The BBC reported that on 10 December, Davis said, “Guarantees on the Northern Ireland border were not legally binding unless the two sides reached a final deal.”

That will not be anytime soon, Barrett said.

“Delays in crossing the border is something that must be avoided,” he said. “No one likes delays, and that would hit goods probably more than people.”

Uncertainty
Barrett said even though some of the largest Irish hotel companies, such as Dalata, initially put expansion plans in the U.K. on hold following the Brexit vote, they have not restarted them.

“The world goes on; business goes on,” Barrett said. “The whole situation delays investment. The biggest question is whether this all makes it more difficult to travel.”

But Barrett said there’s still reason for optimism, such as the continued pace of transactions.

“A lot of these things get sorted out in a rational environment, and we will all get through it,” he said. “I am still seeing investment in Ireland from the U.K., and the Irish are buying in the U.K.”

Barrett added that Savills helped sell a Republic of Ireland hotel close to the border in June, which originally was put on the market prior to the Brexit vote with a guide price of €25 million ($29.6 million) and sold after the vote for between €27 million ($32 million) and €28 million ($33.2 million).

“That sale was down to currency,” Barrett said.

According to data from STR, the parent company of Hotel News Now, in year-to-date numbers through October 2017, both Northern Ireland and regional Ireland saw year-over-year performance growth.

Regional Ireland saw occupancy grow 3% to 74.2%, average daily rate rose 5.6% to €109.43 ($129.59) and revenue per available room increased 8.8% to €81.16 ($96.11). Northern Ireland reported occupancy rose 3.5% to 79.2%, average daily rate increased 12.2% to £78.31 ($104.82) and RevPAR jumped 16.1% to £62.03 ($83.03)

But for the time being, hoteliers would be prudent to be cautious, sources said.

“F&B is struggling at the moment,” Coburn said. “Suppliers have been since day one, and products have been discontinued. The extra cost hits us, and, of course, we have to decide whether to put them on the guest. It is a worrying trend at the moment.”

Coburn’s team has seen improvement in markets such as France, Germany, Austria, Italy and the U.S.

“All of Ireland is now far more on the map, but demand from rural Ireland—that is a different concept. It is difficult to change mindsets,” he said about trying to encourage local communities to come to hotels for F&B and leisure trips.

Coburn’s hotel has two sister properties, the 59-room Four Seasons Hotel & Leisure Club in Monaghan, and the Imperial, also in Dundalk, which was purchased recently and is undergoing renovation.
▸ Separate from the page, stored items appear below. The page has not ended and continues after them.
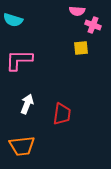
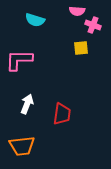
cyan semicircle: moved 22 px right
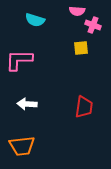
white arrow: rotated 108 degrees counterclockwise
red trapezoid: moved 22 px right, 7 px up
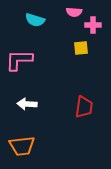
pink semicircle: moved 3 px left, 1 px down
pink cross: rotated 21 degrees counterclockwise
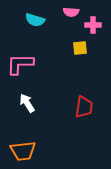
pink semicircle: moved 3 px left
yellow square: moved 1 px left
pink L-shape: moved 1 px right, 4 px down
white arrow: moved 1 px up; rotated 54 degrees clockwise
orange trapezoid: moved 1 px right, 5 px down
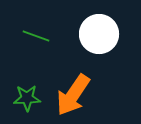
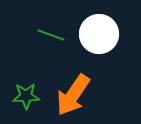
green line: moved 15 px right, 1 px up
green star: moved 1 px left, 2 px up
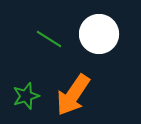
green line: moved 2 px left, 4 px down; rotated 12 degrees clockwise
green star: rotated 16 degrees counterclockwise
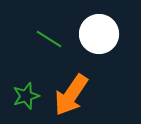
orange arrow: moved 2 px left
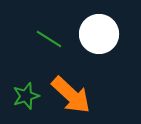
orange arrow: rotated 81 degrees counterclockwise
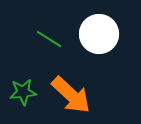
green star: moved 3 px left, 4 px up; rotated 12 degrees clockwise
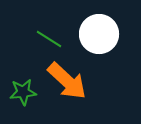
orange arrow: moved 4 px left, 14 px up
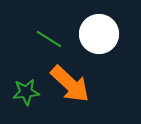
orange arrow: moved 3 px right, 3 px down
green star: moved 3 px right
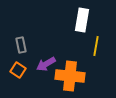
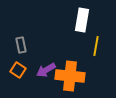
purple arrow: moved 6 px down
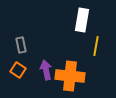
purple arrow: rotated 108 degrees clockwise
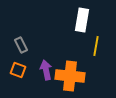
gray rectangle: rotated 14 degrees counterclockwise
orange square: rotated 14 degrees counterclockwise
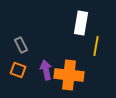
white rectangle: moved 1 px left, 3 px down
orange cross: moved 1 px left, 1 px up
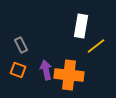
white rectangle: moved 3 px down
yellow line: rotated 42 degrees clockwise
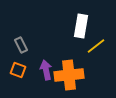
orange cross: rotated 12 degrees counterclockwise
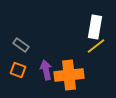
white rectangle: moved 14 px right, 1 px down
gray rectangle: rotated 28 degrees counterclockwise
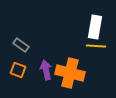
yellow line: rotated 42 degrees clockwise
orange cross: moved 1 px right, 2 px up; rotated 20 degrees clockwise
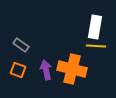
orange cross: moved 2 px right, 4 px up
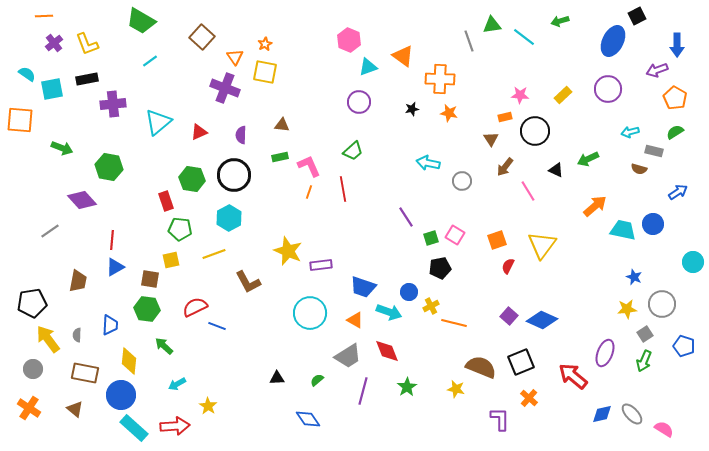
All three are close to the border.

A new shining star
Barrett said one new gem in Ireland is the Northern Irish capital, Belfast.

“Belfast now is like Dublin was in the 1990s,” Barrett said. “It is a dynamic economy, and there is a lot of hotel development, and then when you throw the currency at it, Belfast has a very bright future.

“Visitors are 6% to 7% down from the U.K. to Ireland, but overall numbers into Ireland are up. Cheaper flights (in Europe) have helped. (This year) has been good in Ireland generally. There is only so much (hoteliers) can control, and those along the border will have most concerns initially.”